A structured security threat, on the other hand, is implemented by a technically skilled person who is trying to gain access to your network. This hacker creates or uses some very sophisticated tools to break into your network or to disrupt the services running in your network. A good example of a structured attack is a distributed ICMP flood. A person with very little hacking skill probably would send a flood of pings from the same source machine, making it fairly easy to track down the culprit. A sophisticated hacker, on the other hand, will try to hide the source of the ICMP packets by changing the source address inside the packets (called spoofing), as well as executing the attack from several different sources. Tracking down the culprit of this kind of attack takes a lot of work and patience.

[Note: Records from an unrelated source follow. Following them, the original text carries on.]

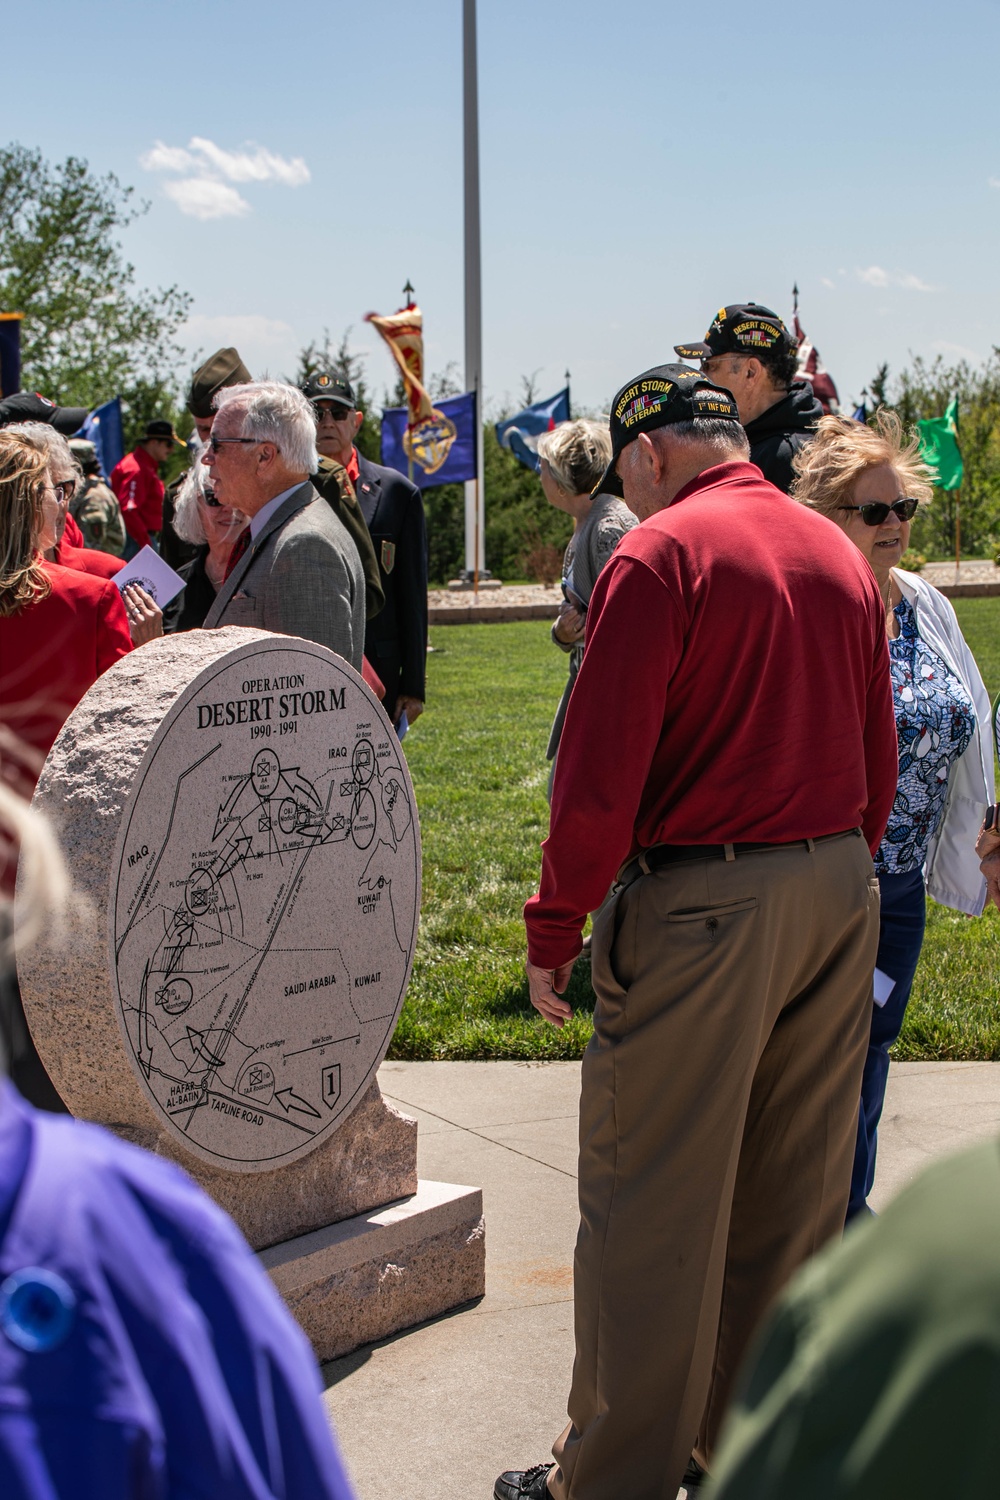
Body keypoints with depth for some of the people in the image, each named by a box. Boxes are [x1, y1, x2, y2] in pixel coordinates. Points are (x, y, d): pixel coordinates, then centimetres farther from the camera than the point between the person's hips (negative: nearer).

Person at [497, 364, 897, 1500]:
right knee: (795, 1195, 14)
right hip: (840, 892, 7)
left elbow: (601, 772, -15)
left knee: (651, 1205, 2)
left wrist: (554, 928, -8)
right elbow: (878, 755, 15)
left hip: (704, 901, -7)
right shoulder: (837, 553, 11)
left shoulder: (661, 555, -10)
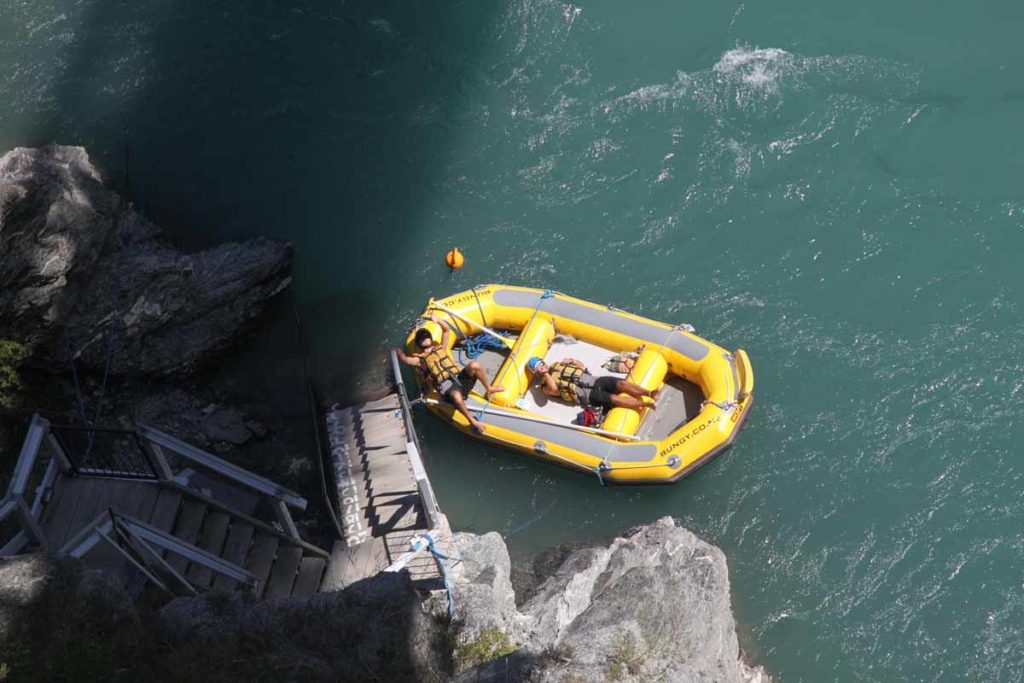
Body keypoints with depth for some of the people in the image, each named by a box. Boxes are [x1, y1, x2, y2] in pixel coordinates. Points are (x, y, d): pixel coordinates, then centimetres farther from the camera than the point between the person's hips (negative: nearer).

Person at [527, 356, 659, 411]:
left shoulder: (558, 365, 24)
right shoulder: (546, 385, 5)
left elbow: (583, 367, 28)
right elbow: (554, 389, -20)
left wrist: (572, 361, 10)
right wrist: (546, 374, -10)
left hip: (595, 381, 6)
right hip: (588, 395, -6)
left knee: (622, 384, -19)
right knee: (614, 399, -28)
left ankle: (650, 393, -29)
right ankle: (646, 404, -37)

Figure 1-2 shows a simple example of a sophisticated spoofing attack. In this example, the hacker changes the source address in ICMP packets to those of Server C, which is the device that the hacker is attacking. He sends these packets to both Server A and Server B.
These servers respond to the ICMP messages to the destination listed as the source in the packets, Server C. In this example, with the hacker flooding packets to both Server A and Server B, which, in turn, hit Server C twice as hard, it becomes more difficult, from Server C's perspective, to figure out who the real culprit of the attack is: the hacker.
Even though you might be able to determine both the source (external versus internal) and the type of attack (structured versus unstructured), you should take each event seriously.